> IANAL, but you're obviously not one either.
That ought to have been clear from the first two sentences of my comment.
> I can't imagine any court will care about 4b being on a per-file versus per-repo basis.
You can imagine all you like. I'll leave that to the courts themselves.
Suggesting people (even with a superfluous IANAL disclaimer) make legal decisions based on what you imagine courts will do is just poor advice; legal or otherwise.
> 2) Damages [...]
I haven't mentioned damages because it's not relevant. If you think the concept is new to me, you're quite welcome to peruse my recent HN comments.
Infringement and damages are unrelated concepts. Will someone have to pay substantial damages for infringing in the way described? Probably not, but that doesn't change the fact infringement took place. It also is going to vary wildly depending on the circumstances involved.

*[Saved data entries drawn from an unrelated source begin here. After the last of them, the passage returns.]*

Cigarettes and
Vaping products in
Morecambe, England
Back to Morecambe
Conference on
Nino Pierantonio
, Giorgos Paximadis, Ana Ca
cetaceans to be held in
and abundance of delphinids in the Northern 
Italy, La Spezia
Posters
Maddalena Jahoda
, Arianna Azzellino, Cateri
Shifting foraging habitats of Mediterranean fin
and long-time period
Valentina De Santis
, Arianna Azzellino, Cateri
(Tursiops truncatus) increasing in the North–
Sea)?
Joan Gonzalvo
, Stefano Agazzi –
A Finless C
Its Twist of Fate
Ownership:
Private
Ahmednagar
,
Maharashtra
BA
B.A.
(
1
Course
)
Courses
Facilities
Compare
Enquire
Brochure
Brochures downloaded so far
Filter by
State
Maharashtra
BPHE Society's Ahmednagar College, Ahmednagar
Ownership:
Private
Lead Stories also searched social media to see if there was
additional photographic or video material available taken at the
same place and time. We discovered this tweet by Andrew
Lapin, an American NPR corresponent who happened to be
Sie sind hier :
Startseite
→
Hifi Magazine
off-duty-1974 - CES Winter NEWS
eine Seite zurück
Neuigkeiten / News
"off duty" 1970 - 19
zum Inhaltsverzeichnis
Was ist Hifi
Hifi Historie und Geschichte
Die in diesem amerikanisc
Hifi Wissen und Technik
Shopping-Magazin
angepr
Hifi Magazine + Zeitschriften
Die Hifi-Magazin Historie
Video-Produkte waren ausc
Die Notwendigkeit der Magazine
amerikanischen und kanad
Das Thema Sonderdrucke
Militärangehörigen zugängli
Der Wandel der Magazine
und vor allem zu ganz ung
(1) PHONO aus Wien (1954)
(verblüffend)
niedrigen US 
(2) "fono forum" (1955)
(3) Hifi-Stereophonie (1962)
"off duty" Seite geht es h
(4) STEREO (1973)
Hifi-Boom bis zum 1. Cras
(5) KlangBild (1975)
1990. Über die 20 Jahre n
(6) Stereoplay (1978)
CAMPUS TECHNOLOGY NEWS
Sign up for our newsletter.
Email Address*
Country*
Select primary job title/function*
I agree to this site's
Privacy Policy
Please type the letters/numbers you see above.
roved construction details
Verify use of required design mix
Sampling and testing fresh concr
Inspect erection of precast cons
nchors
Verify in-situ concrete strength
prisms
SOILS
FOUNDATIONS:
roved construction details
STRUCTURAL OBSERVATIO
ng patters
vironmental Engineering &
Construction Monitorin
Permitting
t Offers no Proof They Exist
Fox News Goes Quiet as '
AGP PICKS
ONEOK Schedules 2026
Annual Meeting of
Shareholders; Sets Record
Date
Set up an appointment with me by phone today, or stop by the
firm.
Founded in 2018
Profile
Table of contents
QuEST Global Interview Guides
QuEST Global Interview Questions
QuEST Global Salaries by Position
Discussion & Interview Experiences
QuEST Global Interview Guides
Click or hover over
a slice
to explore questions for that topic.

Some jurisdictions have minimum damages that are owed simply if an infringement takes places, irrespective of any other details of the infringements.
It's just outright poor advice to suggest people make legal decisions based on what they can imagine.
There's also a very big difference between what I'm suggesting and what you're suggesting. You're telling people to go ahead and do something. I'm telling them not to do something.
Perhaps I'm being overly conservative, but you're quite right, unless you're sitting down with a lawyer (which let's face most open source projects are not) then don't make assumptions. Just follow the license precisely to the best of your ability, until you've got specific legal advice (and insurance) to protect you if something goes wrong.
EDIT: This really shouldn't be relevant. Because honestly it shouldn't add any credibility to my statements.
No I don't sit down with lawyers every time I make decision that has legal implications - that's impossible. However, I do have first hand experience dealing with copyright/licensing lawyers specifically over IP infringement due to a third-party violating the license of software I wrote. No, it wasn't just a discussion. Lawyers took action, and infringement stopped taking place - it did not reach the courts.
Again, that shouldn't add any credibility to my claims. I have zero credibility here, as does mostly everyone else. Just read the damn license.